Required action
Search the data for the string "left" and copy each line in which it appears.
--- START ---
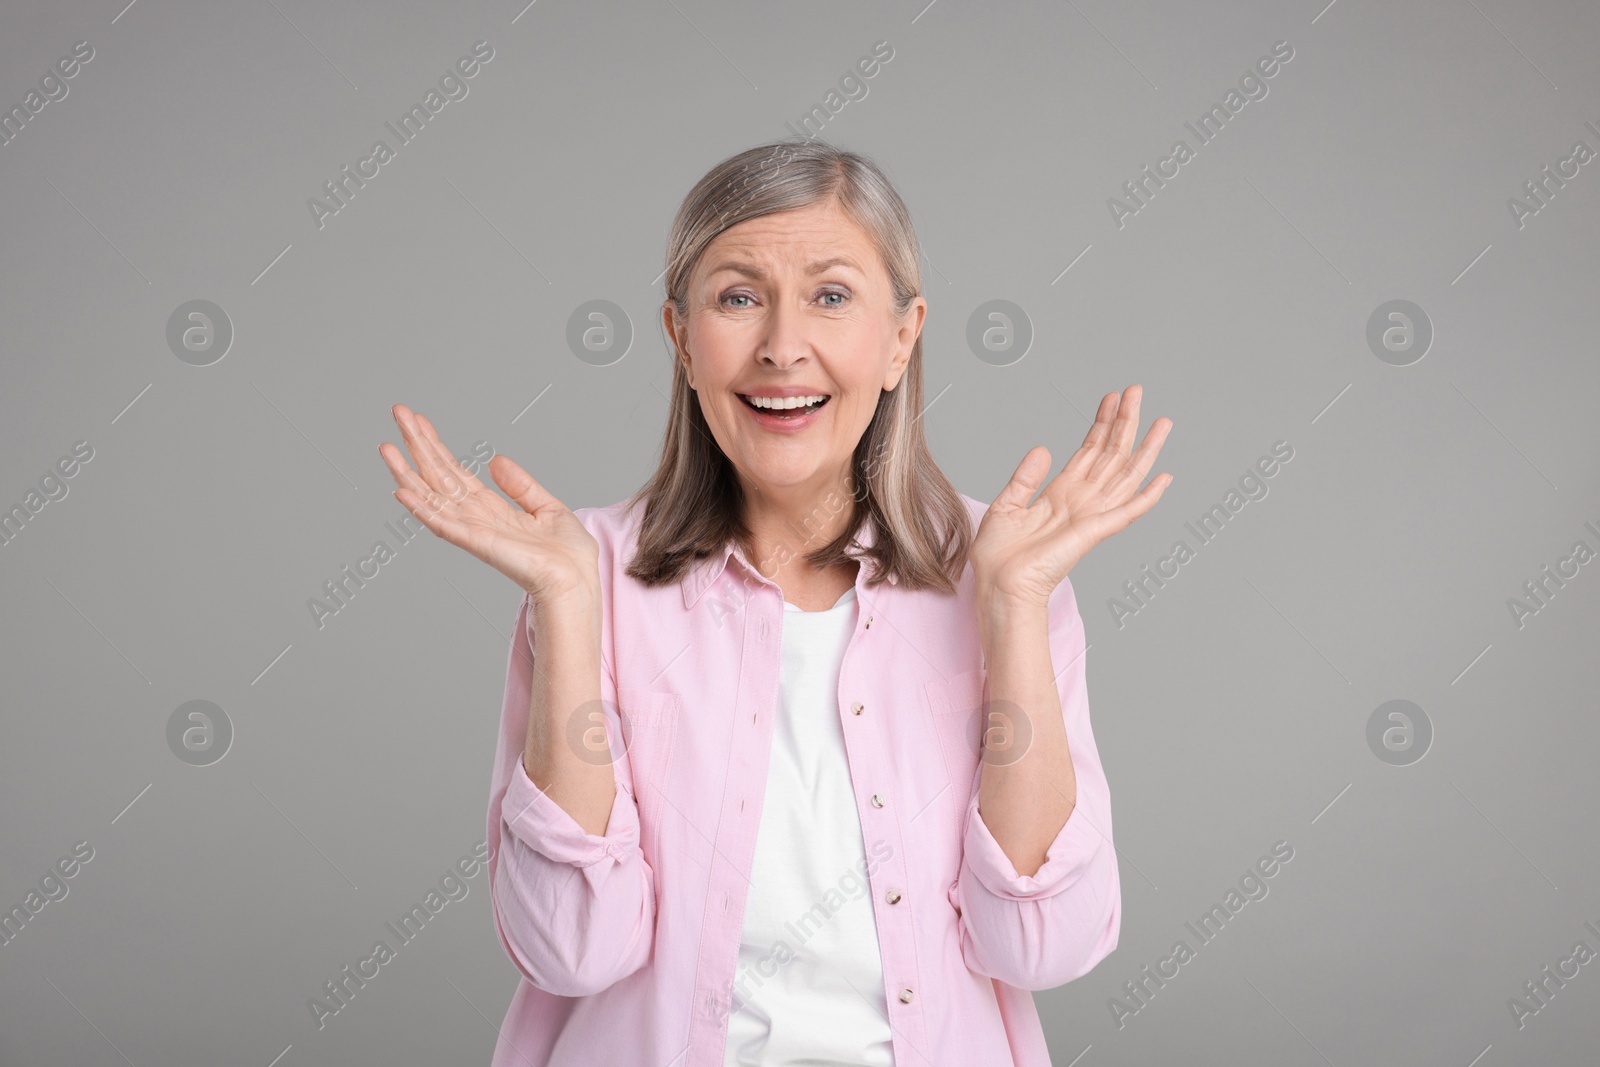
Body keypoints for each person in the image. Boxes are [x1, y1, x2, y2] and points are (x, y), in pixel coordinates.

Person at [379, 139, 1172, 1067]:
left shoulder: (1005, 572)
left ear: (903, 337)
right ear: (680, 336)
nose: (782, 346)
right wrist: (564, 598)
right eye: (738, 297)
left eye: (831, 296)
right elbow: (573, 949)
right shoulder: (585, 574)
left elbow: (1045, 943)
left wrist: (1015, 606)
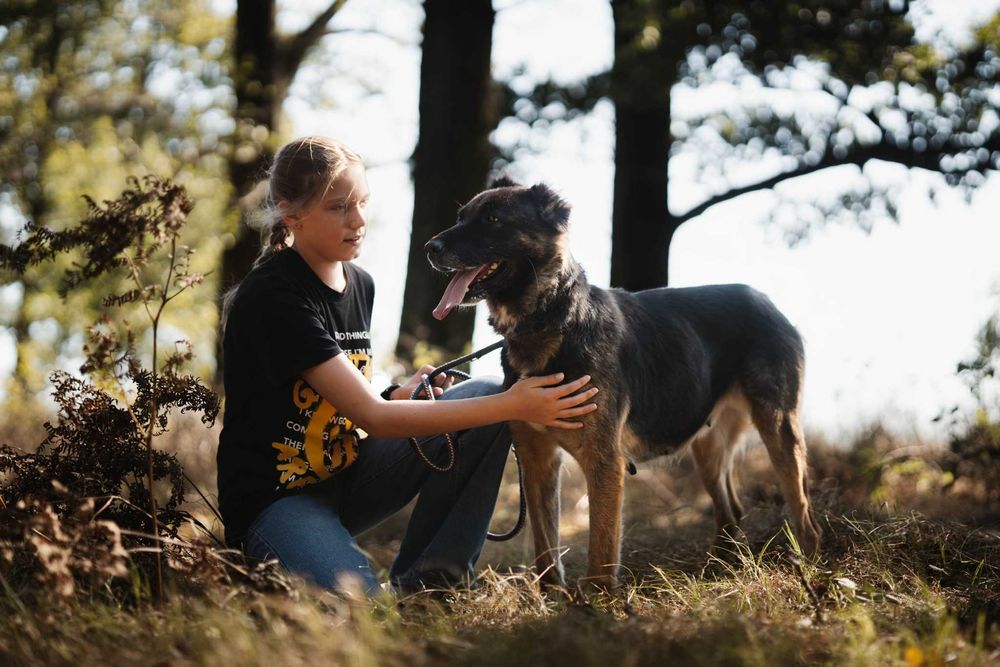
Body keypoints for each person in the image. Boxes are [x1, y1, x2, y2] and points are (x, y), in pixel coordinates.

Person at [216, 136, 598, 596]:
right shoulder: (274, 295)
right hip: (277, 502)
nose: (358, 221)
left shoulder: (360, 282)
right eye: (338, 208)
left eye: (362, 203)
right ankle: (288, 564)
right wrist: (515, 404)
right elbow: (373, 419)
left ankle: (434, 587)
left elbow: (347, 395)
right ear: (292, 214)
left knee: (483, 395)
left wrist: (394, 392)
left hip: (349, 478)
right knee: (356, 603)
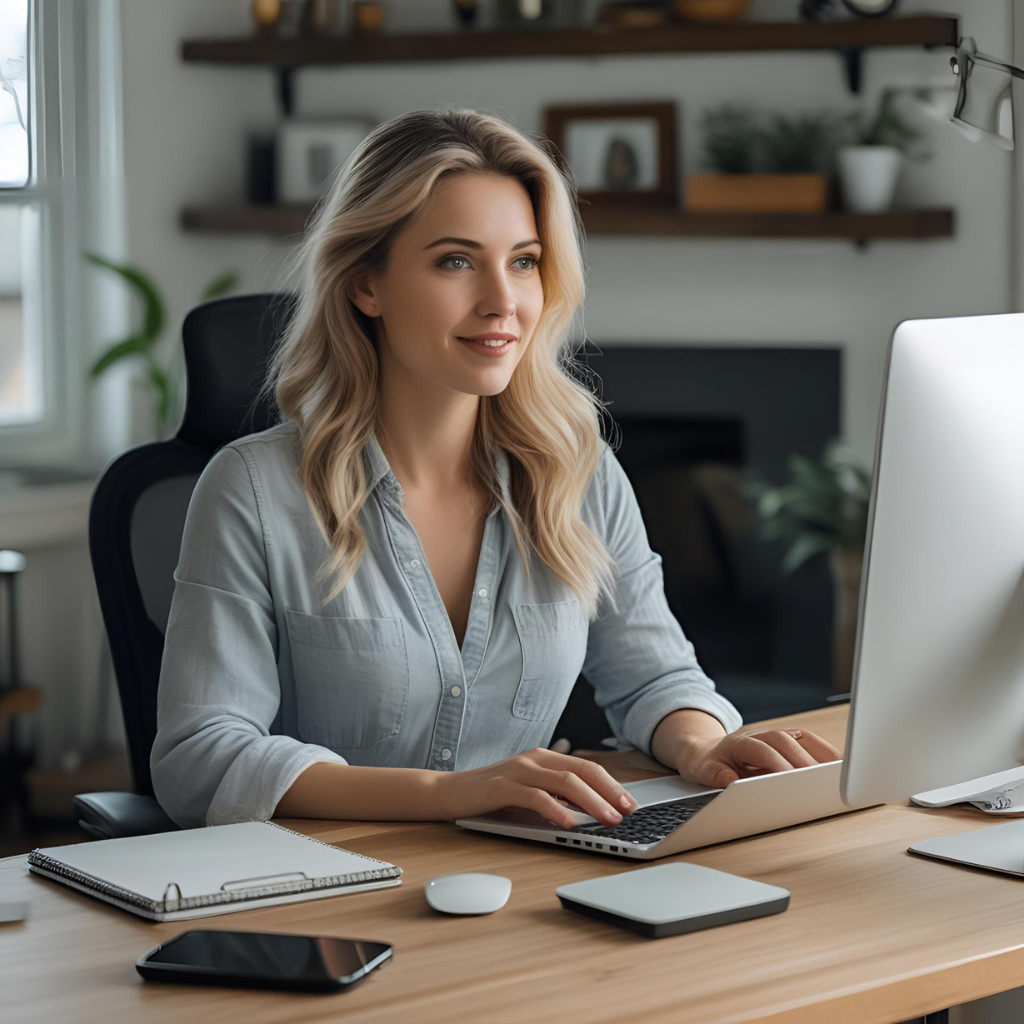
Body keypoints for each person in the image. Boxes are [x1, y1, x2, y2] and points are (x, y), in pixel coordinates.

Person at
--- END ---
Output
left shoulder: (1005, 572)
left ear: (903, 337)
left eye: (831, 296)
left elbow: (1045, 943)
left wrist: (1015, 606)
left shoulder: (360, 282)
left eye: (362, 203)
left ankle: (434, 587)
left elbow: (347, 395)
left knee: (483, 395)
left wrist: (394, 392)
left hip: (349, 478)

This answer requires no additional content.